1996 Noticia de un secuestro (News of a Kidnapping) is published.
Edipo Alcalde premiers with screenplay written by García Márquez and directed by Jorge Alí Triana.
1998 García Márquez celebrates his 70 th birthday.
1999 El Tiempo de Bogotá names García Márquez “the most important person of the twentieth century.”
2000 Interviewed by El Tiempo (Bogotá), García Márquez reflects on his illness and states “he tenido tiempo para escribir más... hoy me sorprendo yo mismo de la enorme lotería que ha sido este tropiezo en mi vida.”

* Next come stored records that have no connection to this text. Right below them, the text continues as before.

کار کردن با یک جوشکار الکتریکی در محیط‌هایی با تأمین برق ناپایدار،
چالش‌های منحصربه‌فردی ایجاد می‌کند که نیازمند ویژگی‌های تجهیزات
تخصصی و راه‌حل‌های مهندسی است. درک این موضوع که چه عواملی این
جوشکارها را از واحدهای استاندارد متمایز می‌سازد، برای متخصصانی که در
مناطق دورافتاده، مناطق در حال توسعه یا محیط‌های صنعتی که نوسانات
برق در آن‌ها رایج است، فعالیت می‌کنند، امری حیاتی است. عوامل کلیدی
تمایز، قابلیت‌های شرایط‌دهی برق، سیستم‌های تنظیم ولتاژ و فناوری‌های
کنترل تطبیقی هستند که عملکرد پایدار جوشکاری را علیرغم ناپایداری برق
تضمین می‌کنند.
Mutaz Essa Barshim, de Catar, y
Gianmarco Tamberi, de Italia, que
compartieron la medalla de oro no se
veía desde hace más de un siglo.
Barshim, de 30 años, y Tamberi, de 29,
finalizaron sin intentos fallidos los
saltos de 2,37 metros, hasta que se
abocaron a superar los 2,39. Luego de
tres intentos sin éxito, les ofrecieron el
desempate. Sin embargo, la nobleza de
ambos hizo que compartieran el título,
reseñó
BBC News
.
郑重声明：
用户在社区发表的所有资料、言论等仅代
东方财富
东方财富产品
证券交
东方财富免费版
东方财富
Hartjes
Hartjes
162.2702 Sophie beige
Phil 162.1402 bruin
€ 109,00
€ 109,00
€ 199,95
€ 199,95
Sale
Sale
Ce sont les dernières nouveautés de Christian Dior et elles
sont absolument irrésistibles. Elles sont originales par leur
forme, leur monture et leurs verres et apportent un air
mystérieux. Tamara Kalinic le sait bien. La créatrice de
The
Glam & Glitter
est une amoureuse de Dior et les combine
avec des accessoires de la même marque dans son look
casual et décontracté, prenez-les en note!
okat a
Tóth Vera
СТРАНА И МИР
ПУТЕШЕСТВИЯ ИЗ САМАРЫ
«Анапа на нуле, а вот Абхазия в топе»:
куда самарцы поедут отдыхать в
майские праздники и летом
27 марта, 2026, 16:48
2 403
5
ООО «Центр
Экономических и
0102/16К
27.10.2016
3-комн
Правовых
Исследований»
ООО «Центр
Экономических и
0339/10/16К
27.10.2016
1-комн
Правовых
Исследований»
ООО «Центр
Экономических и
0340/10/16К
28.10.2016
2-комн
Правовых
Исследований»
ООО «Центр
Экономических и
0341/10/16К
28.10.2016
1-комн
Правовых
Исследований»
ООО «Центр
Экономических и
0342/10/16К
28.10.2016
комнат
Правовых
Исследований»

2001 Pas de letter pour le colonel premiers in Paris, France in DVD Format
2002 Vivir para contarla is published simultaneously in Argentina, Colombia, México, New York, and Spain. Also translated to German.
2004 Memoria de mis putas tristes is published in New York, México, and Argentina by Knopf, Vintage en Español, Diana, and Sudamericana.